CDC director warns that decline in COVID-19 cases’ could stop ‘with regard to relocation’

Centers for Disease Control and Prevention (CDC) Director Rochelle WalenskyRochelle Walensky New cases of COVID-19 among nursing home residents dropped by 80 percent in one month. The majority say teachers need to be vaccinated before schools reopen. New Yorkers must double by at least June, says de Blasio MORE warned on Friday that recent declines in COVID-19 cases, hospitalizations and deaths “may be stopping, calling the trends a ‘very worrying shift’.

CDC data show that the number of new cases has dropped dramatically in recent weeks, from a peak of around 250,000 per day in mid-January to around 60,000 per day.

But now, after weeks of falling, the number of new cases has started to pick up again in the last few days and is still at a very high level, around 66,000 new cases per day.

“The latest data suggests that these declines may be declining, and possibly still a very high number,” Walensky said during an information session in the White House. “We at CDC see this as a very worrying shift in the trajectory.”

Several states have relaxed restrictions on areas such as restaurant capacity and in some cases masked mandates.

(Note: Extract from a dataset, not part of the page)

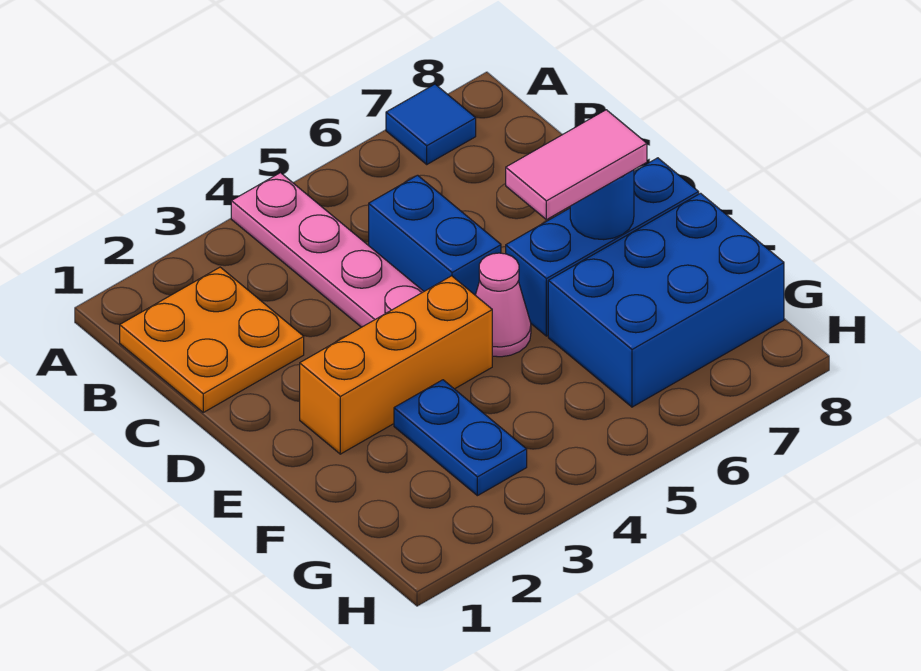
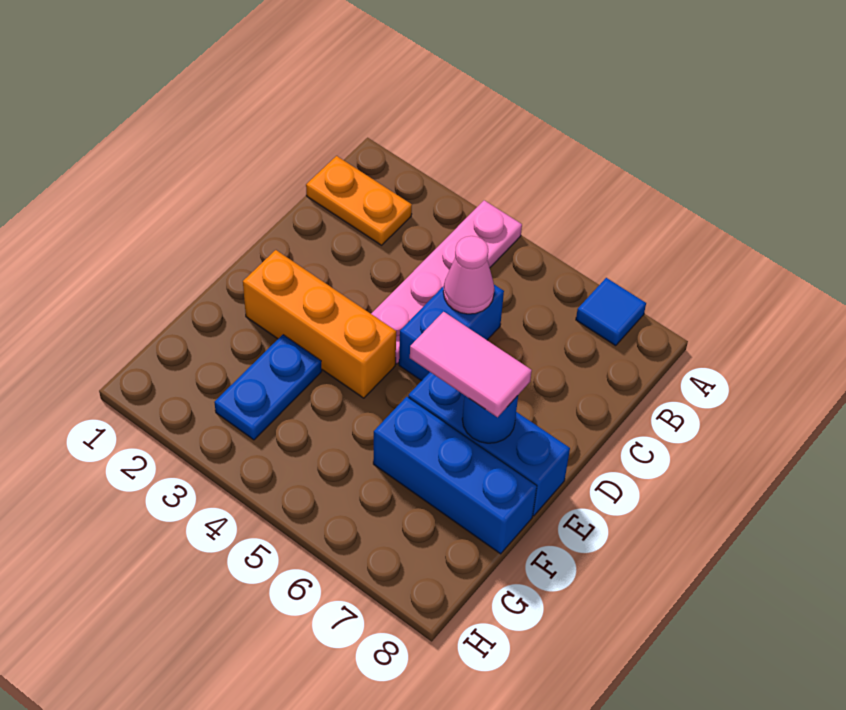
orange 2x2 plate [120,267,304,412] -> orange 1x2 plate [306,156,412,245]
pink 1x1 cone [475,253,531,357] -> pink 1x1 cone moved to [443,236,494,314]
blue 2x3 brick [548,193,784,407] -> blue 1x3 brick [373,397,537,554]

Walensky urged states not to lift restrictions, without specifically mentioning any names for it.

“Things are soft,” she said. “This is not the time to relax restrictions.”

More contagious variants, especially one first identified in the UK, carry the risk of a new peak.

“We can now see the initial effects of these variants in the latest data,” Walensky said.

She also took note of new research on additional variants in New York and California that ‘apparently also spreads more easily’, and which urgently adds to the situation.

In general, officials said that with the increase in vaccinations, it is not the time to drop the restrictions and to take precautions such as wearing a mask and removing it from others, as the vaccines are much wider by spring. may be available, which helps to be more permanent. suppress the pandemic.

“Together we have the ability to avoid another boom in our country,” Walensky said.